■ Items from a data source
○ ○ ○ ○ ○ ○ ○
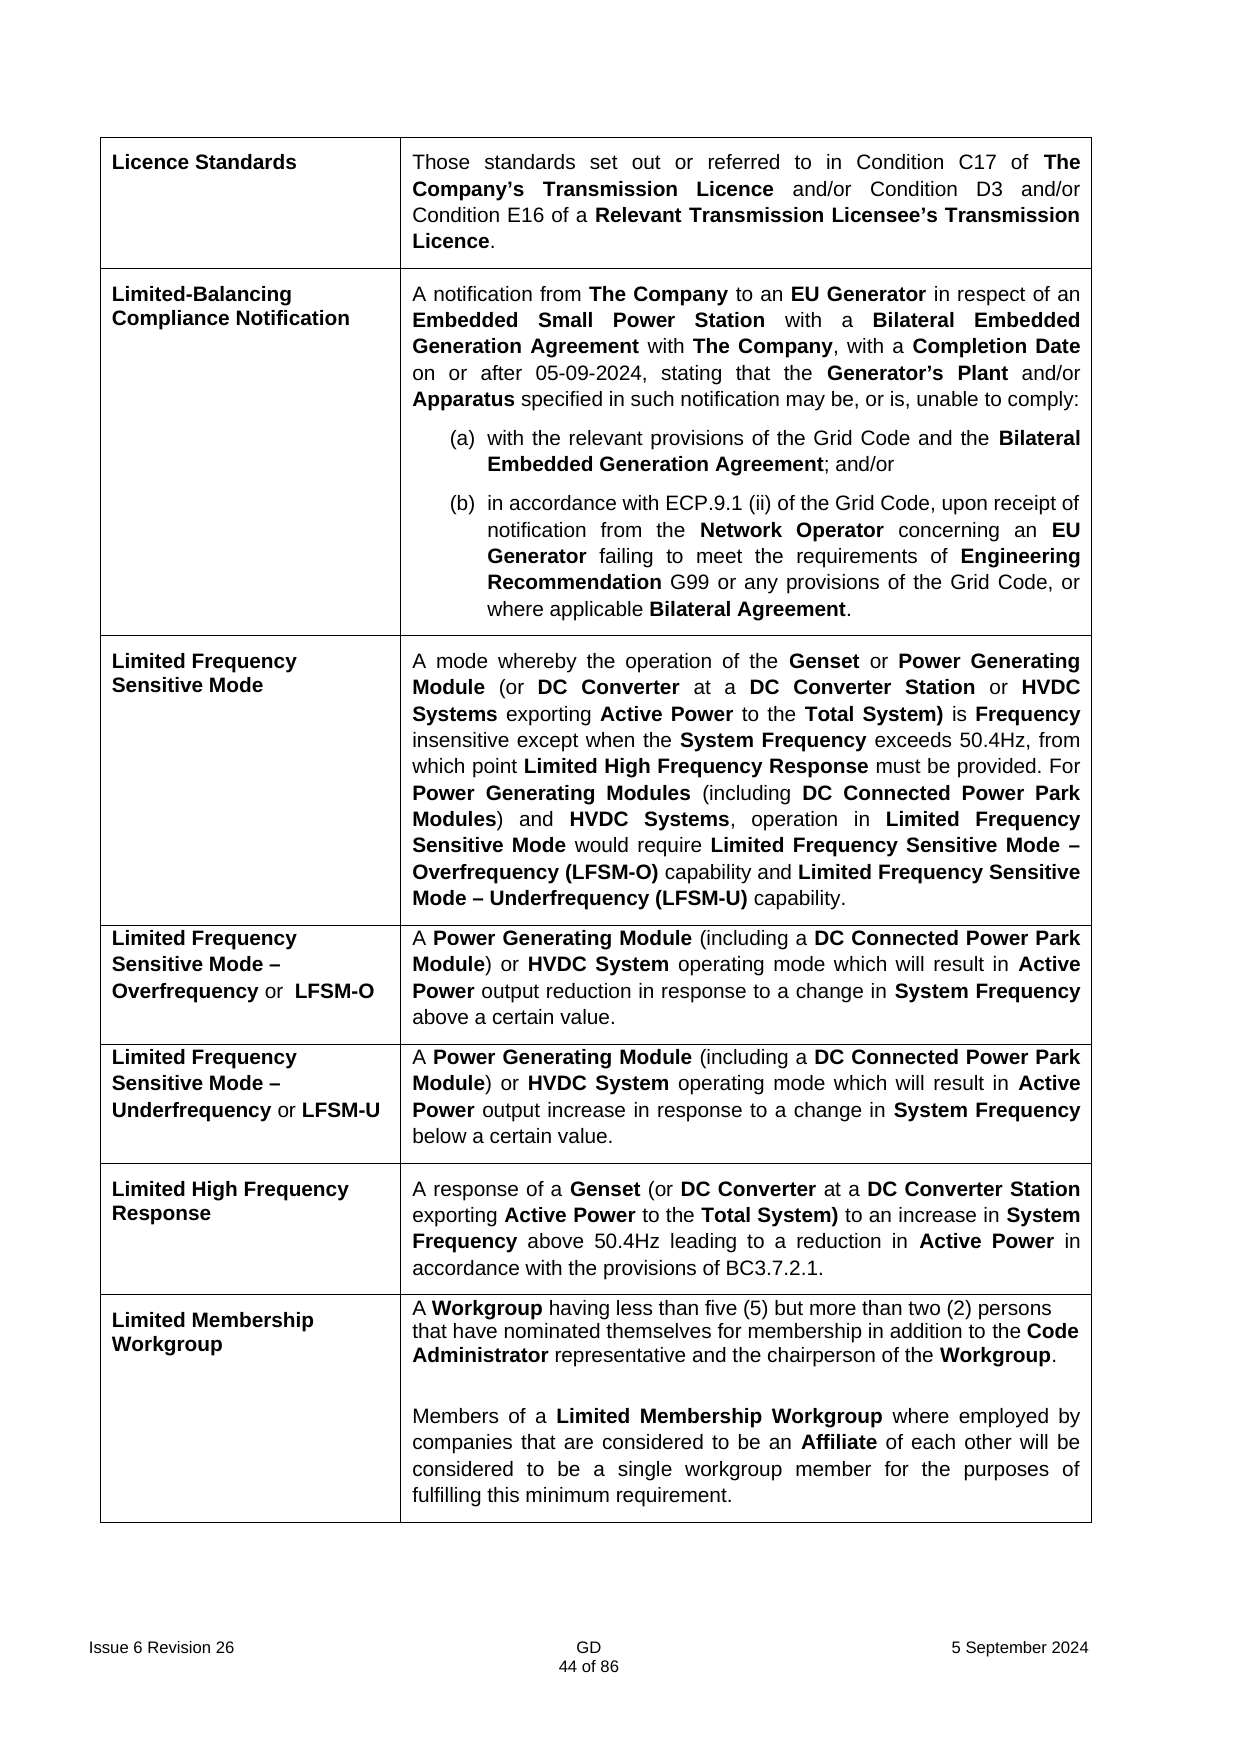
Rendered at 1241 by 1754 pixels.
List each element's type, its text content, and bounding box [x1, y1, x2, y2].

table_cell A Workgroup having less than five (5) but more than two (2) persons that have nominated themselves for membership in addition to the Code Administrator representative and the chairperson of the Workgroup. Members of a Limited Membership Workgroup where employed by companies that are considered to be an Affiliate of each other will be considered to be a single workgroup member for the purposes of fulfilling this minimum requirement. [401, 1295, 1091, 1522]
table_cell Licence Standards [101, 138, 400, 268]
table_cell A Power Generating Module (including a DC Connected Power Park Module) or HVDC System operating mode which will result in Active Power output increase in response to a change in System Frequency below a certain value. [401, 1045, 1091, 1163]
table_cell Limited High Frequency Response [101, 1164, 400, 1294]
table_cell A notification from The Company to an EU Generator in respect of an Embedded Small Power Station with a Bilateral Embedded Generation Agreement with The Company, with a Completion Date on or after 05-09-2024, stating that the Generator’s Plant and/or Apparatus specified in such notification may be, or is, unable to comply: with the relevant provisions of the Grid Code and the Bilateral Embedded Generation Agreement; and/or in accordance with ECP.9.1 (ii) of the Grid Code, upon receipt of notification from the Network Operator concerning an EU Generator failing to meet the requirements of Engineering Recommendation G99 or any provisions of the Grid Code, or where applicable Bilateral Agreement. [401, 269, 1091, 635]
table_cell Limited-Balancing Compliance Notification [101, 269, 400, 635]
table_cell A mode whereby the operation of the Genset or Power Generating Module (or DC Converter at a DC Converter Station or HVDC Systems exporting Active Power to the Total System) is Frequency insensitive except when the System Frequency exceeds 50.4Hz, from which point Limited High Frequency Response must be provided. For Power Generating Modules (including DC Connected Power Park Modules) and HVDC Systems, operation in Limited Frequency Sensitive Mode would require Limited Frequency Sensitive Mode – Overfrequency (LFSM-O) capability and Limited Frequency Sensitive Mode – Underfrequency (LFSM-U) capability. [401, 636, 1091, 925]
table_cell Limited Frequency Sensitive Mode – Overfrequency or LFSM-O [101, 926, 400, 1044]
table_cell Limited Frequency Sensitive Mode [101, 636, 400, 925]
table_cell A Power Generating Module (including a DC Connected Power Park Module) or HVDC System operating mode which will result in Active Power output reduction in response to a change in System Frequency above a certain value. [401, 926, 1091, 1044]
table_cell Limited Membership Workgroup [101, 1295, 400, 1522]
table_cell Limited Frequency Sensitive Mode – Underfrequency or LFSM-U [101, 1045, 400, 1163]
table_cell Those standards set out or referred to in Condition C17 of The Company’s Transmission Licence and/or Condition D3 and/or Condition E16 of a Relevant Transmission Licensee’s Transmission Licence. [401, 138, 1091, 268]
table_cell A response of a Genset (or DC Converter at a DC Converter Station exporting Active Power to the Total System) to an increase in System Frequency above 50.4Hz leading to a reduction in Active Power in accordance with the provisions of BC3.7.2.1. [401, 1164, 1091, 1294]
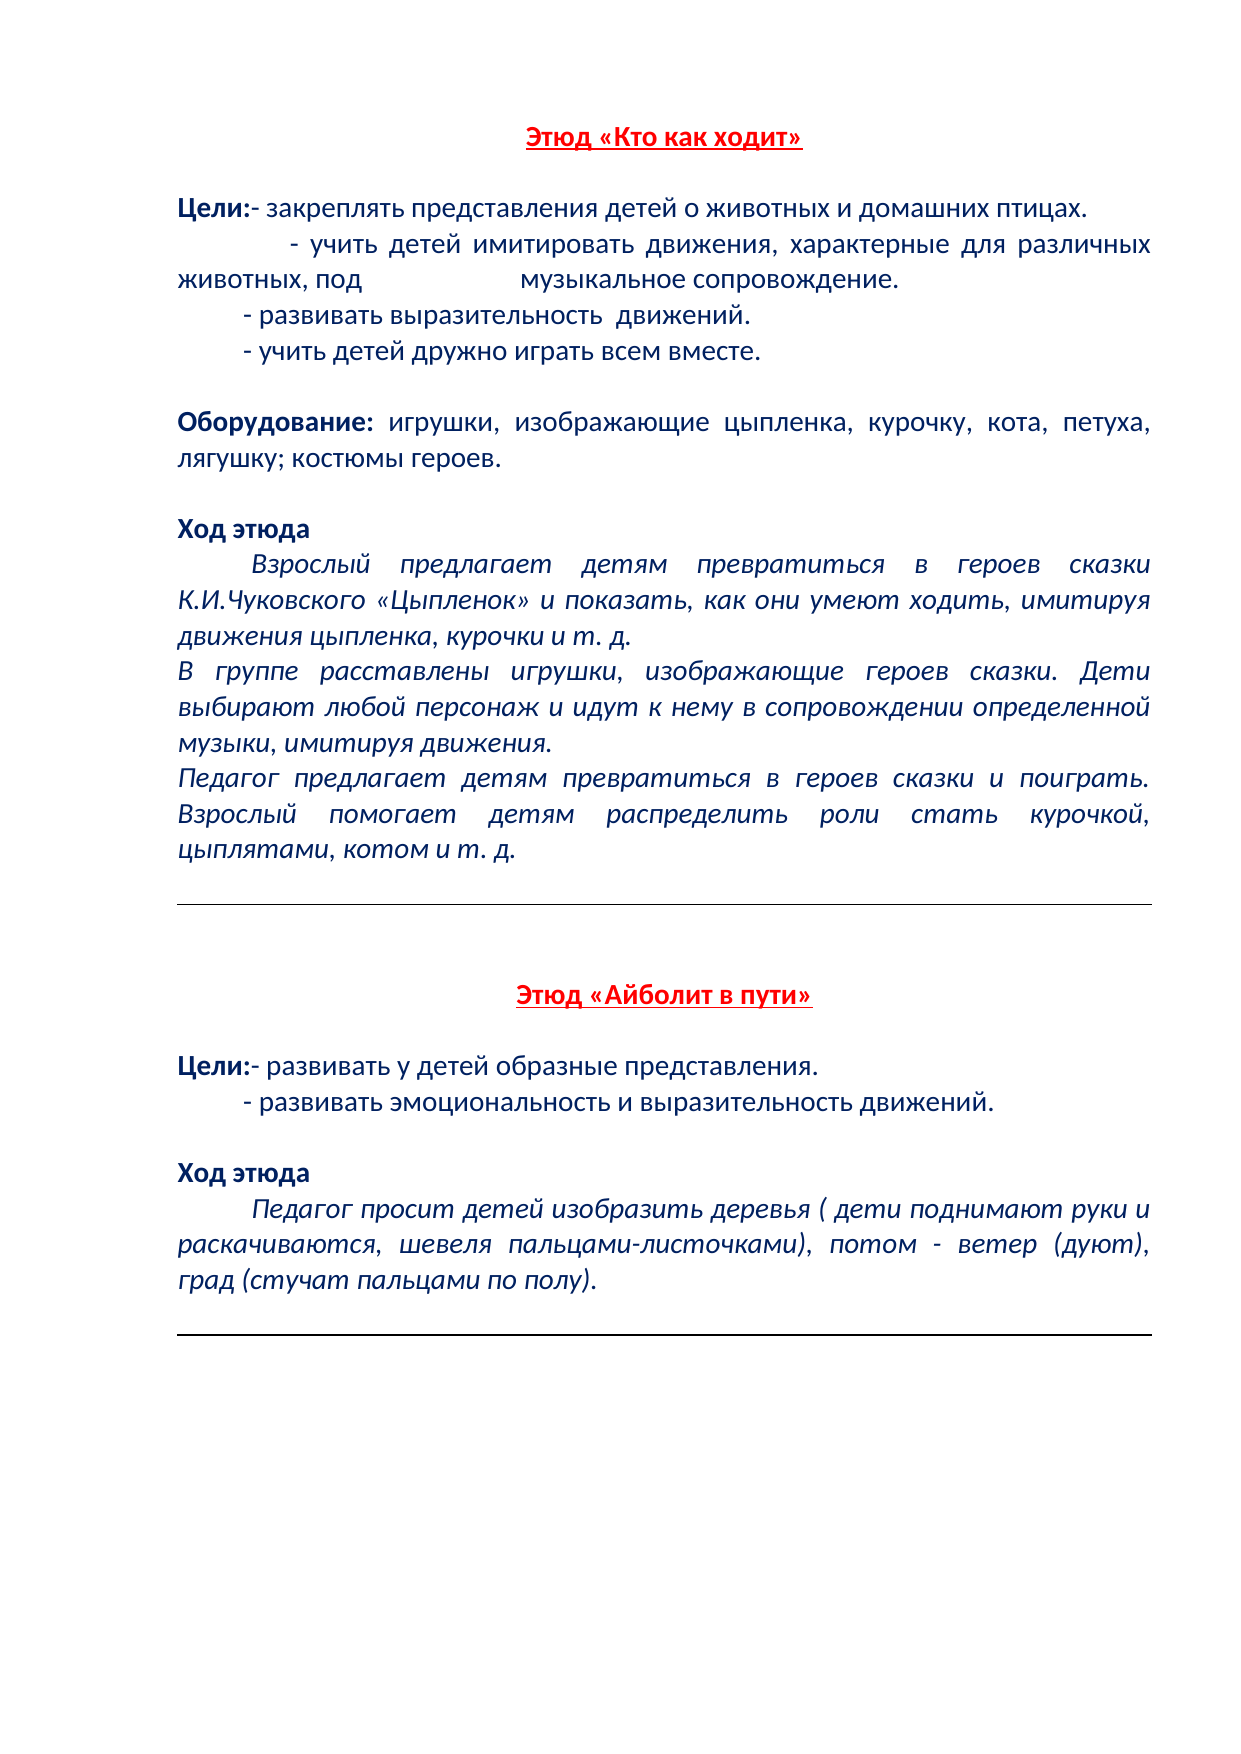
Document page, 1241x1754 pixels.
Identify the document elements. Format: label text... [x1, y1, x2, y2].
○ ○ ○ ○ ○ ○ ○
■ ACTION ITEM
Using the records above, work out how many lines hold the string "including"; answer with that number alone.

■ YOUR SOLUTION
3